From upholding the traditions of their predecessors, whether it’s drinking until silly o’clock, terrorising the local neighbourhood with their drunken antics and excessive noise at ungodly hours of the morning or even vandalising the local community, it’s not surprising that Freshers Week is reviled among local residents.
Who could forget just last year a Police Community Support Officer (PCSO) taking to Twitter to document a southern university’s Freshers Week?
While the behaviour of freshers as revealed on the social networking site was by no means excusable, such criticism of students during Freshers Week is unnecessary, especially so when this for the most part rarely reflects their behaviour for the remainder of the academic year.
Just take the outstanding commitment to make a positive difference in the local community demonstrated by the very students who are subjected to such negative coverage.
Just this month, University of Sheffield’s student-led RAG (Raising & Giving) society won the Community Impact Award at the annual National RAG Awards.
Raising a record-breaking £174, 627 last year for local charities including Missing People Charity and Haven House which provides temporary support for women and children fleeing domestic violence, such charities would otherwise not be able to provide much-need support.
Students are working harder than ever before to stand out from their fellow graduates in the competitive job market.
In an era of gloomy employment prospects (at present employers are now reported to be receiving 56 applications per graduate position).
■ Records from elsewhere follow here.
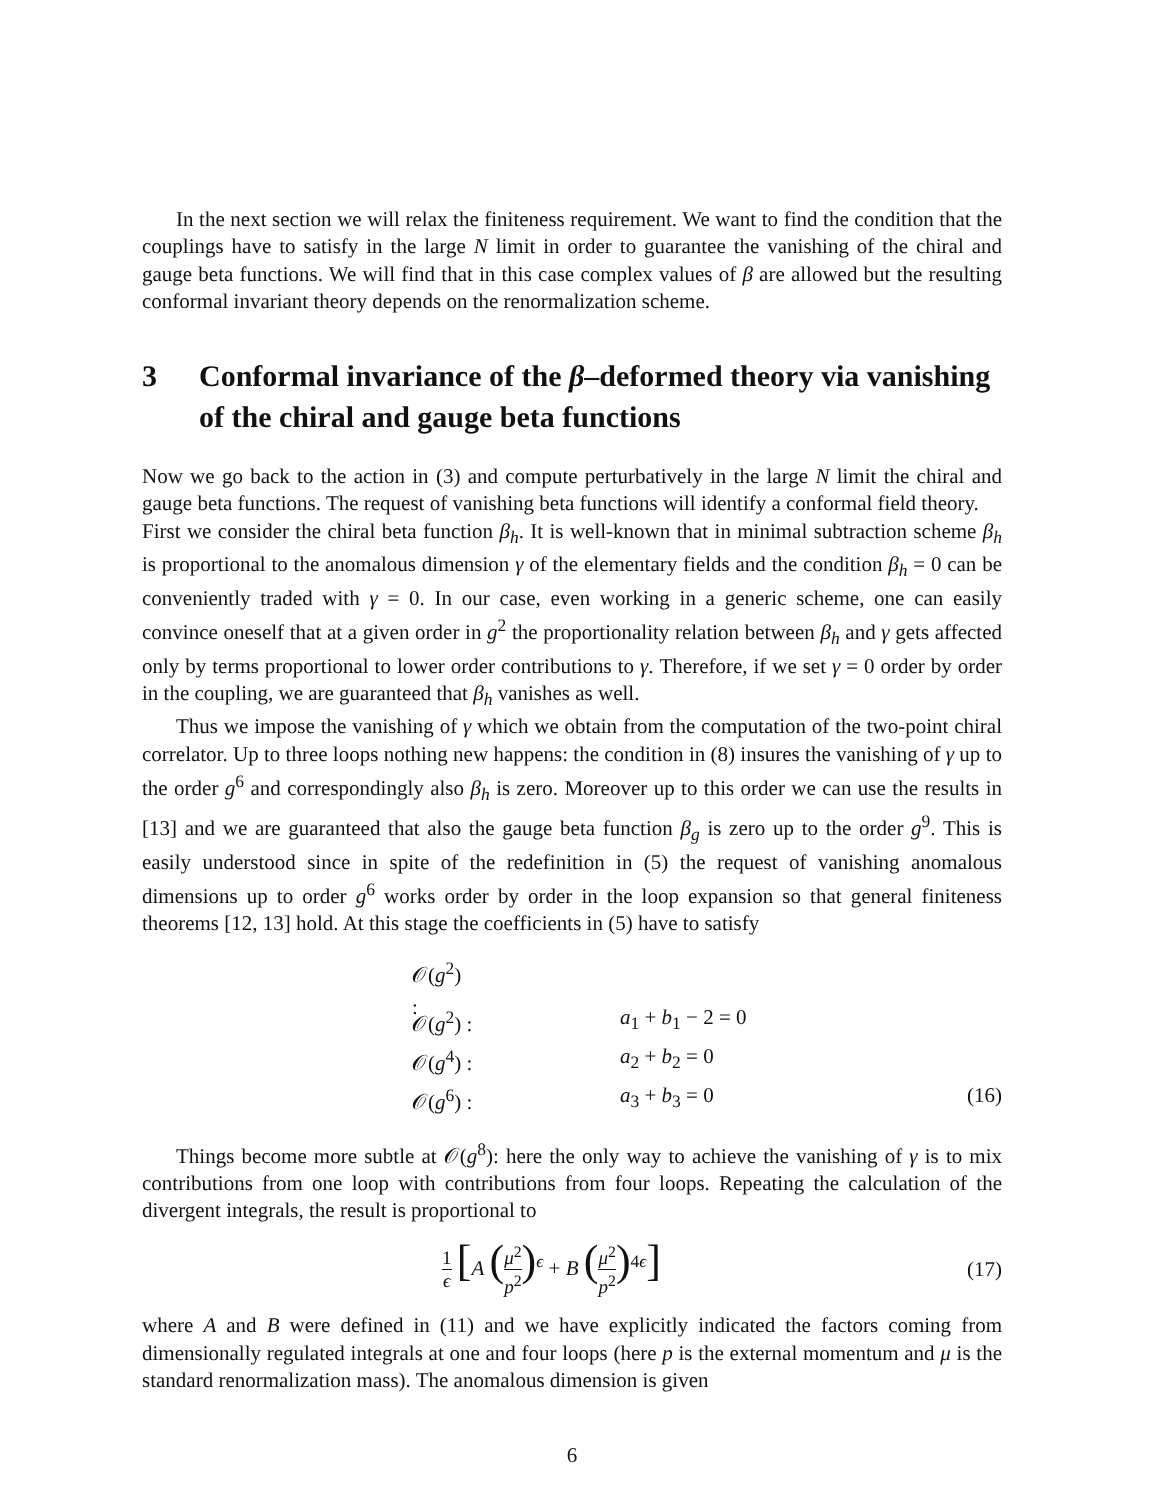In the next section we will relax the finiteness requirement. We want to find the condition that the couplings have to satisfy in the large N limit in order to guarantee the vanishing of the chiral and gauge beta functions. We will find that in this case complex values of β are allowed but the resulting conformal invariant theory depends on the renormalization scheme.
3 Conformal invariance of the β–deformed theory via vanishing of the chiral and gauge beta functions
Now we go back to the action in (3) and compute perturbatively in the large N limit the chiral and gauge beta functions. The request of vanishing beta functions will identify a conformal field theory.
First we consider the chiral beta function β<sub>h</sub>. It is well-known that in minimal subtraction scheme β<sub>h</sub> is proportional to the anomalous dimension γ of the elementary fields and the condition β<sub>h</sub> = 0 can be conveniently traded with γ = 0. In our case, even working in a generic scheme, one can easily convince oneself that at a given order in g<sup>2</sup> the proportionality relation between β<sub>h</sub> and γ gets affected only by terms proportional to lower order contributions to γ. Therefore, if we set γ = 0 order by order in the coupling, we are guaranteed that β<sub>h</sub> vanishes as well.
Thus we impose the vanishing of γ which we obtain from the computation of the two-point chiral correlator. Up to three loops nothing new happens: the condition in (8) insures the vanishing of γ up to the order g<sup>6</sup> and correspondingly also β<sub>h</sub> is zero. Moreover up to this order we can use the results in [13] and we are guaranteed that also the gauge beta function β<sub>g</sub> is zero up to the order g<sup>9</sup>. This is easily understood since in spite of the redefinition in (5) the request of vanishing anomalous dimensions up to order g<sup>6</sup> works order by order in the loop expansion so that general finiteness theorems [12, 13] hold. At this stage the coefficients in (5) have to satisfy
𝒪(g<sup>2</sup>) :
𝒪(g<sup>2</sup>) :
a<sub>1</sub> + b<sub>1</sub> − 2 = 0
𝒪(g<sup>4</sup>) :
a<sub>2</sub> + b<sub>2</sub> = 0
𝒪(g<sup>6</sup>) :
a<sub>3</sub> + b<sub>3</sub> = 0
(16)
Things become more subtle at 𝒪(g<sup>8</sup>): here the only way to achieve the vanishing of γ is to mix contributions from one loop with contributions from four loops. Repeating the calculation of the divergent integrals, the result is proportional to
1 ϵ [A (μ<sup>2</sup> p<sup>2</sup>)<sup>ϵ</sup> + B (μ<sup>2</sup> p<sup>2</sup>)<sup>4ϵ</sup>] (17)
where A and B were defined in (11) and we have explicitly indicated the factors coming from dimensionally regulated integrals at one and four loops (here p is the external momentum and μ is the standard renormalization mass). The anomalous dimension is given
6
Now a 2:1 and part-time job doesn’t always secure post-graduate employment, so many students are increasingly under pressure to spruce their CVs, even from Freshers Week.
Whether it’s seizing opportunities to make a positive difference in their Students’ Unions by representing fellow students as Union Officers, running student societies and clubs on campus or juggling unpaid internships alongside essay deadlines, undergraduates are more often than not investing their free time wisely rather than frittering it away hung-over three or four mornings a week.